Does Kotlin optimize the `while (true) { when (state) { ... } }` pattern?


#1

Many compilers, primarily native ones like GCC, Clang, and Rust, attempt to optimize immediate state machines like this into simple gotos where possible:

enum class Foo { ... }

Foo state = Foo::Start
while (true) {
    switch (state) {
    // ...
    }
}

Does Kotlin make a similar optimization for this, or does it actually generate a table switch?

enum class Foo { ... }

var state = Foo.Start
while (true) {
    when (state) {
        // ...
    }
}

#2

Taking into account the fact that there is no goto statement in Java I don’t think the Kotlin compiler optimizes it the way you say, at least on Kotlin JVM, maybe the Kotlin Native compiler does.

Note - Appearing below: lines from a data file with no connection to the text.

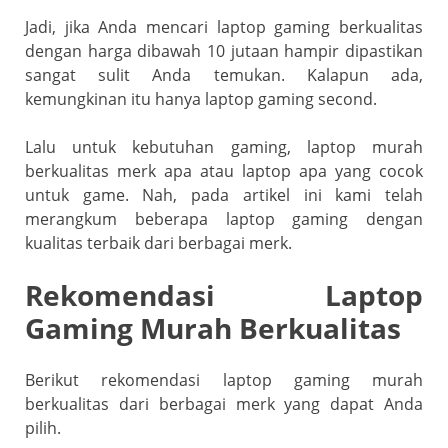
Jadi, jika Anda mencari laptop gaming berkualitas
dengan harga dibawah 10 jutaan hampir dipastikan
sangat sulit Anda temukan. Kalapun ada,
kemungkinan itu hanya laptop gaming second.
Lalu untuk kebutuhan gaming, laptop murah
berkualitas merk apa atau laptop apa yang cocok
untuk game. Nah, pada artikel ini kami telah
merangkum beberapa laptop gaming dengan
kualitas terbaik dari berbagai merk.
Rekomendasi Laptop
Gaming Murah Berkualitas
Berikut rekomendasi laptop gaming murah
berkualitas dari berbagai merk yang dapat Anda
pilih.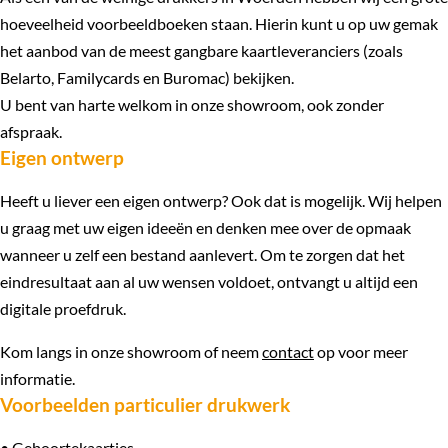
hoeveelheid voorbeeldboeken staan. Hierin kunt u op uw gemak
het aanbod van de meest gangbare kaartleveranciers (zoals
Belarto, Familycards en Buromac) bekijken.
U bent van harte welkom in onze showroom, ook zonder
afspraak.
Eigen ontwerp
Heeft u liever een eigen ontwerp? Ook dat is mogelijk. Wij helpen
u graag met uw eigen ideeën en denken mee over de opmaak
wanneer u zelf een bestand aanlevert. Om te zorgen dat het
eindresultaat aan al uw wensen voldoet, ontvangt u altijd een
digitale proefdruk.
Kom langs in onze showroom of neem
contact
op voor meer
informatie.
Voorbeelden particulier drukwerk
• Geboortekaartjes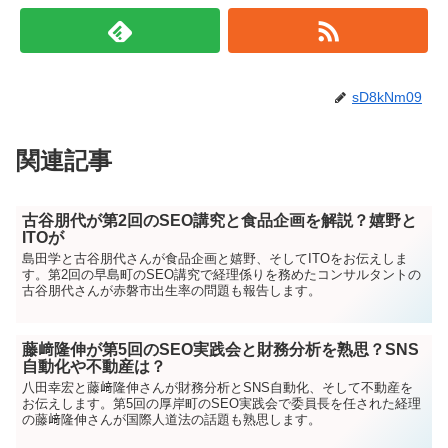
sD8kNm09
関連記事
古谷朋代が第2回のSEO講究と食品企画を解説？嬉野と
ITOが
島田学と古谷朋代さんが食品企画と嬉野、そしてITOをお伝えしま
す。第2回の早島町のSEO講究で経理係りを務めたコンサルタントの
古谷朋代さんが赤磐市出生率の問題も報告します。
藤﨑隆伸が第5回のSEO実践会と財務分析を熟思？SNS
自動化や不動産は？
八田幸宏と藤﨑隆伸さんが財務分析とSNS自動化、そして不動産を
お伝えします。第5回の厚岸町のSEO実践会で委員長を任された経理
の藤﨑隆伸さんが国際人道法の話題も熟思します。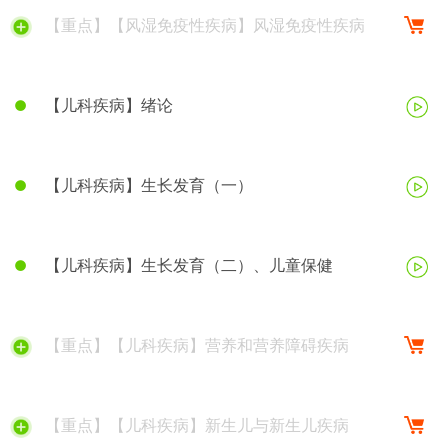
【重点】【风湿免疫性疾病】风湿免疫性疾病
【儿科疾病】绪论
【儿科疾病】生长发育（一）
【儿科疾病】生长发育（二）、儿童保健
【重点】【儿科疾病】营养和营养障碍疾病
【重点】【儿科疾病】新生儿与新生儿疾病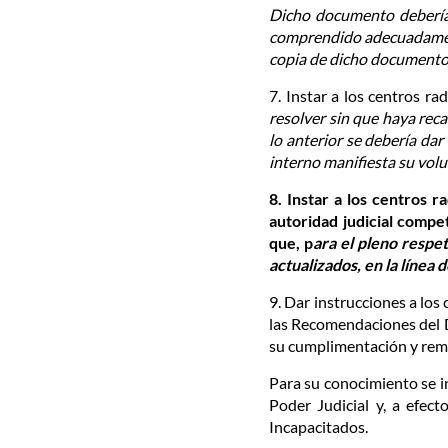
Dicho documento debería 
comprendido adecuadamente
copia de dicho documento
7. Instar a los centros 
resolver sin que haya reca
lo anterior se debería dar 
interno manifiesta su volu
8. Instar a los centros
autoridad judicial compe
que, p
ara el pleno respe
actualizados, en la línea
9. Dar instrucciones a lo
las Recomendaciones del De
su cumplimentación y remis
Para su conocimiento se in
Poder Judicial y, a efec
Incapacitados.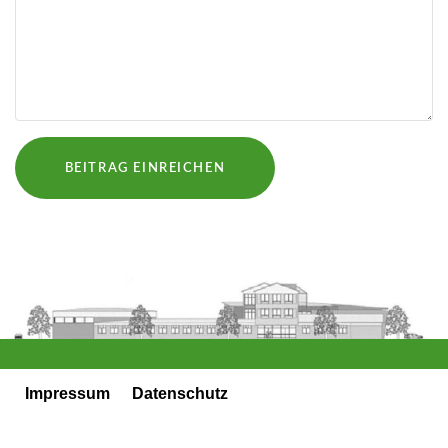
Impressum
Datenschutz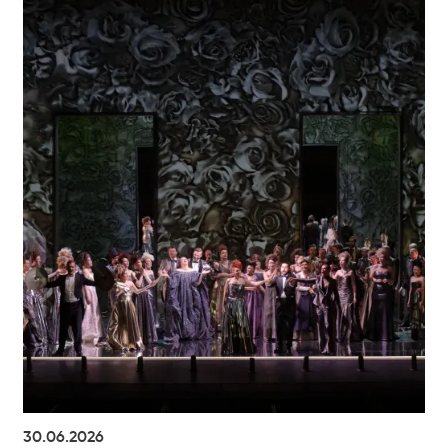
30.06.2026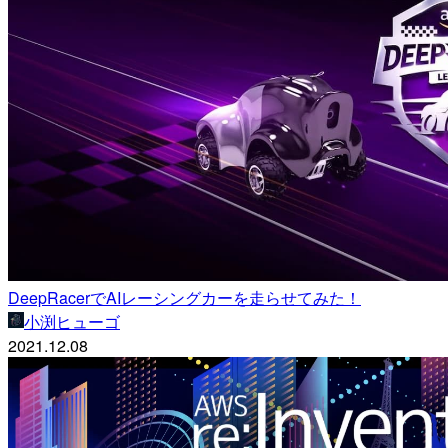
DeepRacerでAIレーシングカーを走らせてみた！
小渕ヒューゴ
2021.12.08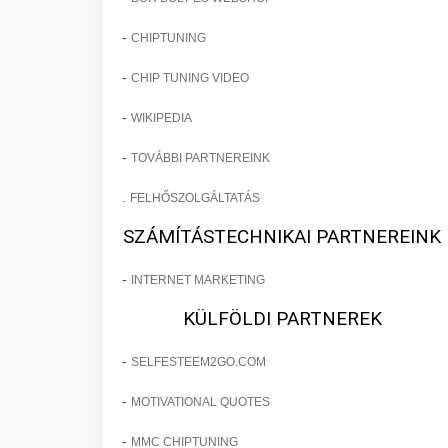
-
CHIPTUNING
-
CHIP TUNING VIDEO
-
WIKIPEDIA
-
TOVÁBBI PARTNEREINK
.
FELHŐSZOLGÁLTATÁS
SZÁMÍTÁSTECHNIKAI PARTNEREINK
-
INTERNET MARKETING
KÜLFÖLDI PARTNEREK
-
SELFESTEEM2GO.COM
-
MOTIVATIONAL QUOTES
-
MMC CHIPTUNING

Anyway you can check it yourself if you’re using IntelliJ by going to Tools → Kotlin → Show Kotlin Bytecode, and then clicking decompile.


#3

When enum value used in when statement, Kotlin compiler actually generates TABLESWITCH JVM instruction, so it can be seen as kind of “goto”.


#4

there is actually GOTO in bytecode, but kotlin should not bother itself with such optimizations (at least in the JVM platform) as the JIT compiler will take care of them.


#5

Looking at the decompiled bytecode won’t always help, especially with optimization questions like this. Java bytecode can have gotos, and decompiling them will try to approximate equivalent Java code from which it is not necessarily apparent what kind of optimizations happened in the bytecode.


#6

Well in that case just don’t hit decompile and just look at the bytecode :wink:


#7

Fair point, but I was replying to the explicit suggestion to look at the decompiled bytecode :stuck_out_tongue:
But on a serious not, lots of people (myself included) are not fluid enough in JVM bytecode to judge things like this.


#8

But in that case I think worrying to much about optimizations like this is not necessary anyways. If you don’t know enough about bytecode to look for optimizations like this, you probably don’t even know that they exist (so you would not worry).


#9

If you look at the java bytecode generated by javac you will find that it is very limited in its optimization. Optimization is left entirely to the JIT to the point that even obvious things like dead code elimination are not done. The Kotlin compiler works from the same perspective even though it has a few extra optimizations. A case could be made for more optimizations in the Kotlin compiler (as Kotlin bytecode is not entirely the same as that generated by javac and the JIT may not recognize all patterns), but as the JIT generally does a good enough job and the resources in the compiler team are limited it is not a top priority.


#10

How could it optimize away the table switch when state is a var and Kotlin does not try to determine if vars are not changed? The only way it could make that optimization is if state were a val. Not sure it does make the optimization and not interested enough to go see.

I will note that Kotlin originally did not even optimize away conditionals based on constant expressions until 1.1.2 I believe it was.


#11

It could be optimized into a series of static GOTOs when all assignments are local, like what GCC does for C. It’s a complex optimization to do, but it’s possible, and it enables local state machines to be encoded as a while (true) { when (state) { ... } } with near-zero cost, much like how coroutines are encoded. It’s also not as prone to branch prediction issues, since computed jumps are usually either highly predictable (think: dynamic method dispatch) or highly unpredictable, which is usually the case here.

This pattern is only mainly used by parsers, which gain a lot from simplified, more predictable (unconditional) branching that CPUs like. If the JIT can also perform this optimization, that’s great, but I’m not 100% sure if Android can, and it’s not common for JITs to detect this kind of pattern, especially when they don’t have a tableswitch instruction and they don’t know to manufacture one from a series of if/else statements comparing against constants.

It can be detected by checking that:

  1. The loop only contains the minimal code for performing a table switch.
  2. The table switch variable is a local stack operand, not an object member or global variable (important - it could get changed otherwise).

Assuming both of these are true, each case that sets the variable to a static enum value can just jump to that case at the end of the break. If the assignment is conditional, you could either store the condition result and test it later, or you could test the variable locally before branching to avoid the whole table switch.

But this is a sometimes non-trivial level of static analysis, especially when it’s compiled to a sequence of if/else comparisons instead of treated as a simple table switch.